----- SUPPLIED RECORDS -----
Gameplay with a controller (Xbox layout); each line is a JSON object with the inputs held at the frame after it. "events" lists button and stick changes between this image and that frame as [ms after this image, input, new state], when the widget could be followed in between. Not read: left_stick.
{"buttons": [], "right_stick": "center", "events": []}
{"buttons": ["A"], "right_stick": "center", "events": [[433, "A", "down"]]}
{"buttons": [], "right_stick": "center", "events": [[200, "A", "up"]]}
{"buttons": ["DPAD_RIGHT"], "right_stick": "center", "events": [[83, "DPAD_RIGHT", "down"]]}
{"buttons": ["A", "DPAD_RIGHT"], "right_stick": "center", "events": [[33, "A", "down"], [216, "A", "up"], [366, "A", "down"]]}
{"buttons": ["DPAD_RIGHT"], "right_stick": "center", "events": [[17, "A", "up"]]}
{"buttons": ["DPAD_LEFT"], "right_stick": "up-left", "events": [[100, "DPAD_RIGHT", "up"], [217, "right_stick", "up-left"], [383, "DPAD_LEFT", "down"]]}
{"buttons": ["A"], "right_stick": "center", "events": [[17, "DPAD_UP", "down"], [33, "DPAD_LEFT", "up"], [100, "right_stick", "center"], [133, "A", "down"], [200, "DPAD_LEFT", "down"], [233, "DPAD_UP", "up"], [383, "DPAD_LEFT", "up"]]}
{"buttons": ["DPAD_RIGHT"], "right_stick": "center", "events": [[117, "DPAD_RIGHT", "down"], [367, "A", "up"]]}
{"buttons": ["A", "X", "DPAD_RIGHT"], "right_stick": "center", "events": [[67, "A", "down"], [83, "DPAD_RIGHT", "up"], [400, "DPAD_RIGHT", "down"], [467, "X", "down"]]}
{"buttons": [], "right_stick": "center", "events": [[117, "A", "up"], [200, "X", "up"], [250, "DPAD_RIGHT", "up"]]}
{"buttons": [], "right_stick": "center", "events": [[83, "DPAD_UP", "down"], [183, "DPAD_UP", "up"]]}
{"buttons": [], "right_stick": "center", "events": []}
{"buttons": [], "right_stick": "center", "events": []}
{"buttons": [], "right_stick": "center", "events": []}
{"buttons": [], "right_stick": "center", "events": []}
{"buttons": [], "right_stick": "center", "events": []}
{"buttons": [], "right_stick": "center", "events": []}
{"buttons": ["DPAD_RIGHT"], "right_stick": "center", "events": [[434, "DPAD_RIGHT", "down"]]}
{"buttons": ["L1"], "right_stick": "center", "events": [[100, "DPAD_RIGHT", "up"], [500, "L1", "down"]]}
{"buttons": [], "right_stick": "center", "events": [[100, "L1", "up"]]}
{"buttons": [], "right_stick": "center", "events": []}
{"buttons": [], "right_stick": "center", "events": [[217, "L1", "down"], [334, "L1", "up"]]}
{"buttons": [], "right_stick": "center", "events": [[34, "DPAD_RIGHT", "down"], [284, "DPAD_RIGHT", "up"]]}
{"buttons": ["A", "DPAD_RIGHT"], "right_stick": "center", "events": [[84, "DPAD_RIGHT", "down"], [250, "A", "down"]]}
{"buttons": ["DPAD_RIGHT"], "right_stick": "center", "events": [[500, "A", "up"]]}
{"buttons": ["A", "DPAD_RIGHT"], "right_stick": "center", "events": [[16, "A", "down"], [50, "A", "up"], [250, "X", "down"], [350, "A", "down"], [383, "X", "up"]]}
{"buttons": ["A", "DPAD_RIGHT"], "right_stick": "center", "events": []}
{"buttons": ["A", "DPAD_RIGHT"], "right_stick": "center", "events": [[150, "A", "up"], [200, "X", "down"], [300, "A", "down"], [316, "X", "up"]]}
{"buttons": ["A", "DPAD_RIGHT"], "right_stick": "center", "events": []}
-----
* _YOUR INSTRUCTIONS_: Write the records out again, character for character.

* _ANSWER SECTION_:
Gameplay with a controller (Xbox layout); each line is a JSON object with the inputs held at the frame after it. "events" lists button and stick changes between this image and that frame as [ms after this image, input, new state], when the widget could be followed in between. Not read: left_stick.
{"buttons": [], "right_stick": "center", "events": []}
{"buttons": ["A"], "right_stick": "center", "events": [[433, "A", "down"]]}
{"buttons": [], "right_stick": "center", "events": [[200, "A", "up"]]}
{"buttons": ["DPAD_RIGHT"], "right_stick": "center", "events": [[83, "DPAD_RIGHT", "down"]]}
{"buttons": ["A", "DPAD_RIGHT"], "right_stick": "center", "events": [[33, "A", "down"], [216, "A", "up"], [366, "A", "down"]]}
{"buttons": ["DPAD_RIGHT"], "right_stick": "center", "events": [[17, "A", "up"]]}
{"buttons": ["DPAD_LEFT"], "right_stick": "up-left", "events": [[100, "DPAD_RIGHT", "up"], [217, "right_stick", "up-left"], [383, "DPAD_LEFT", "down"]]}
{"buttons": ["A"], "right_stick": "center", "events": [[17, "DPAD_UP", "down"], [33, "DPAD_LEFT", "up"], [100, "right_stick", "center"], [133, "A", "down"], [200, "DPAD_LEFT", "down"], [233, "DPAD_UP", "up"], [383, "DPAD_LEFT", "up"]]}
{"buttons": ["DPAD_RIGHT"], "right_stick": "center", "events": [[117, "DPAD_RIGHT", "down"], [367, "A", "up"]]}
{"buttons": ["A", "X", "DPAD_RIGHT"], "right_stick": "center", "events": [[67, "A", "down"], [83, "DPAD_RIGHT", "up"], [400, "DPAD_RIGHT", "down"], [467, "X", "down"]]}
{"buttons": [], "right_stick": "center", "events": [[117, "A", "up"], [200, "X", "up"], [250, "DPAD_RIGHT", "up"]]}
{"buttons": [], "right_stick": "center", "events": [[83, "DPAD_UP", "down"], [183, "DPAD_UP", "up"]]}
{"buttons": [], "right_stick": "center", "events": []}
{"buttons": [], "right_stick": "center", "events": []}
{"buttons": [], "right_stick": "center", "events": []}
{"buttons": [], "right_stick": "center", "events": []}
{"buttons": [], "right_stick": "center", "events": []}
{"buttons": [], "right_stick": "center", "events": []}
{"buttons": ["DPAD_RIGHT"], "right_stick": "center", "events": [[434, "DPAD_RIGHT", "down"]]}
{"buttons": ["L1"], "right_stick": "center", "events": [[100, "DPAD_RIGHT", "up"], [500, "L1", "down"]]}
{"buttons": [], "right_stick": "center", "events": [[100, "L1", "up"]]}
{"buttons": [], "right_stick": "center", "events": []}
{"buttons": [], "right_stick": "center", "events": [[217, "L1", "down"], [334, "L1", "up"]]}
{"buttons": [], "right_stick": "center", "events": [[34, "DPAD_RIGHT", "down"], [284, "DPAD_RIGHT", "up"]]}
{"buttons": ["A", "DPAD_RIGHT"], "right_stick": "center", "events": [[84, "DPAD_RIGHT", "down"], [250, "A", "down"]]}
{"buttons": ["DPAD_RIGHT"], "right_stick": "center", "events": [[500, "A", "up"]]}
{"buttons": ["A", "DPAD_RIGHT"], "right_stick": "center", "events": [[16, "A", "down"], [50, "A", "up"], [250, "X", "down"], [350, "A", "down"], [383, "X", "up"]]}
{"buttons": ["A", "DPAD_RIGHT"], "right_stick": "center", "events": []}
{"buttons": ["A", "DPAD_RIGHT"], "right_stick": "center", "events": [[150, "A", "up"], [200, "X", "down"], [300, "A", "down"], [316, "X", "up"]]}
{"buttons": ["A", "DPAD_RIGHT"], "right_stick": "center", "events": []}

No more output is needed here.